Au cours de la dernière décennie, un effort international a été lancé pour créer une « cellule artificielle » : un système minimal résultant de l'assemblage ascendant de blocs de construction élémentaires qui capturerait les fonctions essentielles des systèmes vivants. La réalisation d'un objectif aussi ambitieux marquerait un tournant dans la biologie. Bien qu'il s'agisse d'un défi étonnant, la convergence des avancées récentes dans plusieurs domaines suggère qu'il est à portée de main. L'objectif du projet SENSATION est de construire la première cellule artificielle capable de se polariser. Il sera basé sur la reconstitution d'un système dynamique de filaments du cytosquelette, en constant renouvellement, qui peut détecter un signal local et se reconfigurer complètement pour s'orienter vers lui. Cette propriété fondamentale est partagée par toutes les cellules animales.
Le projet propose de construire des réseaux de cytosquelettes réactifs dans un espace confiné en 2D et 3D, qui peuvent adopter de manière réversible des états polarisés ou symétriques, dans des compartiments rigides ou déformables.
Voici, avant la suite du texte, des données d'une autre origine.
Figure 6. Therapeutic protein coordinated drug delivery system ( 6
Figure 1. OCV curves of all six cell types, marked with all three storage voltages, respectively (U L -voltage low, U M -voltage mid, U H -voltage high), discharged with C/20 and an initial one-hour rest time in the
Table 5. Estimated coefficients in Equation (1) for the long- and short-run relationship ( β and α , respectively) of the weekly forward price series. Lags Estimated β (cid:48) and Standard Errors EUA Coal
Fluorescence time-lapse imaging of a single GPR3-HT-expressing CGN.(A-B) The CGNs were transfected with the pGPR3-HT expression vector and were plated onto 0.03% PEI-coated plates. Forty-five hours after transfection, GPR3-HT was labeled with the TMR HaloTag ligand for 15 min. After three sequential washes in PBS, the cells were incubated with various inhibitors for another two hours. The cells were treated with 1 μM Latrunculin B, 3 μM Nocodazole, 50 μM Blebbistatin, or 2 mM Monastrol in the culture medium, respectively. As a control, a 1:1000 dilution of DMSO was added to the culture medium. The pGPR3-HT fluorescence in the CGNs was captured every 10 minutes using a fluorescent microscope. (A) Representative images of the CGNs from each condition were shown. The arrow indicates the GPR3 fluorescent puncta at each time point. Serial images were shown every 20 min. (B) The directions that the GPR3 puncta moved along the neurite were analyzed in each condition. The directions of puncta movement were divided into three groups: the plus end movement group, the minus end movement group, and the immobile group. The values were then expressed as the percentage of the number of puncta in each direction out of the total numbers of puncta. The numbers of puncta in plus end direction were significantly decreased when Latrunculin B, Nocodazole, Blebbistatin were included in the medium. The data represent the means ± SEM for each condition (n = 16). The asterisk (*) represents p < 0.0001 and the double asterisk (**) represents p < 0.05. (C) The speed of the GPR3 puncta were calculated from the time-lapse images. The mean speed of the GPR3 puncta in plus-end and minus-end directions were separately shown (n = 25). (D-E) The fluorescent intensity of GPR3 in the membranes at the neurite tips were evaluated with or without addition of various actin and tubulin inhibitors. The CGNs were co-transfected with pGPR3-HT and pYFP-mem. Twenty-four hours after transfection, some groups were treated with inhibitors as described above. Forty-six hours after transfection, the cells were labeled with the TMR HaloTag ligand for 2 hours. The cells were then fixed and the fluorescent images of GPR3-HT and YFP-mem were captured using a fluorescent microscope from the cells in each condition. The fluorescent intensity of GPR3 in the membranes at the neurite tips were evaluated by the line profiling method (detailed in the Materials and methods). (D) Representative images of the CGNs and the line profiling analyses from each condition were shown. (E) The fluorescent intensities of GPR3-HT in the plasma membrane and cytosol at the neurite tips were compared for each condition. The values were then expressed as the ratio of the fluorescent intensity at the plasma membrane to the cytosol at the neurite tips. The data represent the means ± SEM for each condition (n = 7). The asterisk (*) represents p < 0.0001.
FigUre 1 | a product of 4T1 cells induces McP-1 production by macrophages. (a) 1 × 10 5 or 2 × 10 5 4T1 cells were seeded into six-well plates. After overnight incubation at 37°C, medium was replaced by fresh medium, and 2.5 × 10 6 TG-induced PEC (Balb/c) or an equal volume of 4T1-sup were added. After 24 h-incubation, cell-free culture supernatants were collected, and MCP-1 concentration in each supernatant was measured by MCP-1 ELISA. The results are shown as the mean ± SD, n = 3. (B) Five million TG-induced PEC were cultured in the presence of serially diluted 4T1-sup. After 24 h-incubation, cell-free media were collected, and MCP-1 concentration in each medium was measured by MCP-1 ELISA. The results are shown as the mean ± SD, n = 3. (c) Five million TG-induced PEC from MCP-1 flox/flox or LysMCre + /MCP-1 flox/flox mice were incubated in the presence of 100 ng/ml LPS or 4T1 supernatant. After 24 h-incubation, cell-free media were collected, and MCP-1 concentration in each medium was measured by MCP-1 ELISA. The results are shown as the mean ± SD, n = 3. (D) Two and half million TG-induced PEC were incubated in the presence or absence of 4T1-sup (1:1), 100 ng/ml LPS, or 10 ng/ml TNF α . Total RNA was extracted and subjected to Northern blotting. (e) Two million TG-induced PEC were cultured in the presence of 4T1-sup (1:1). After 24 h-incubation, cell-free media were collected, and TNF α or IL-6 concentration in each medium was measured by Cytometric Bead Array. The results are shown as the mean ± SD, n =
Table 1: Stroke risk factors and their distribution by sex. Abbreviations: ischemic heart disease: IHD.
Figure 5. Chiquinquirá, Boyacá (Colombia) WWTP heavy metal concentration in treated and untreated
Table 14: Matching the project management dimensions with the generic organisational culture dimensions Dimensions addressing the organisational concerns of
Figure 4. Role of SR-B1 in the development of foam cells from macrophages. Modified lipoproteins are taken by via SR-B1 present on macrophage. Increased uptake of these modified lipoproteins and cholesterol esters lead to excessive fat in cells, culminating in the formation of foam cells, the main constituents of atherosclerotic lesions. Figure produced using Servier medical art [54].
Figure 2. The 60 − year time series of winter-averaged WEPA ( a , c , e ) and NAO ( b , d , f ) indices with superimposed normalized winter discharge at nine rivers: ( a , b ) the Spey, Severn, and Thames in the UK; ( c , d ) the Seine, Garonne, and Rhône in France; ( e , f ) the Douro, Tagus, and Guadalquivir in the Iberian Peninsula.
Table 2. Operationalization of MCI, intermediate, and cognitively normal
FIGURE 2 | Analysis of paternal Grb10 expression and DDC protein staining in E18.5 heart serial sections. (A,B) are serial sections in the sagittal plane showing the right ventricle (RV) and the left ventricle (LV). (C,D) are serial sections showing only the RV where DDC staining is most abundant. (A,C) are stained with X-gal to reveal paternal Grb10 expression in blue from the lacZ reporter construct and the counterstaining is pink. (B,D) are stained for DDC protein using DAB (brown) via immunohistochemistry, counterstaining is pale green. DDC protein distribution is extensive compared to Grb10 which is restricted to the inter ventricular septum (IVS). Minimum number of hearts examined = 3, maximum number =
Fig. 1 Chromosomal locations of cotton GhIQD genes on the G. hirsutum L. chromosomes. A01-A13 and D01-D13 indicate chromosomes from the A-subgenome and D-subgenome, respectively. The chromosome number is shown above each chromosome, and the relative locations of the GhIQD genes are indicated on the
SENSATION permettra d’améliorer notre compréhension de la polarisation des cellules vivantes et de profiter de ces avancées pour reconstituer ce processus dans une cellule artificielle.
Manuel Théry est chercheur en biophysique au laboratoire Physiologie Cellulaire & Végétale (LPCV) du CEA-Irig où il dirige l’équipe CytoMorphLab depuis 2010. Diplômé de l’École Supérieure de Physique et Chimie Industrielle de la ville de Paris (ESPCI Paristech), il a effectué sa thèse sur l’architecture des cellules à l’Institut Curie sous la direction de Michel Bornens. Au cours de ces travaux, il a mis au point des techniques originales de microfabrication de surface permettant de contrôler la forme, la polarité et la division des cellules adhérentes. Il a ensuite effectué un stage postdoctoral au CEA de Grenoble pour étudier les divisions des cellules souches mésenchymateuses. En 2010, il fonde l'équipe CytoMorphoLab du LPCV avec Laurent Blanchoin. Ensemble, ils utilisent des protéines purifiées pour reconstituer
in vitro les réseaux de filaments du cytosquelette. En associant ces réseaux de filaments à des techniques de microfabrication, ils étudient les lois fondamentales de construction des architectures intra-cellulaires. En 2013 Manuel Théry installe son équipe à l’Hôpital Saint Louis où il étudie la polarité et les divisions des cellules souches hématopoiétiques. En 2023 il déménage à l’Institut Pierre Gilles De Gennes dans l’objectif de reconstituer les briques élémentaires permettant la construction de l’architecture d’une cellule artificielle. Les travaux de Manuel Théry ont été soutenus par des financements de l’ERC en 2013 et 2018.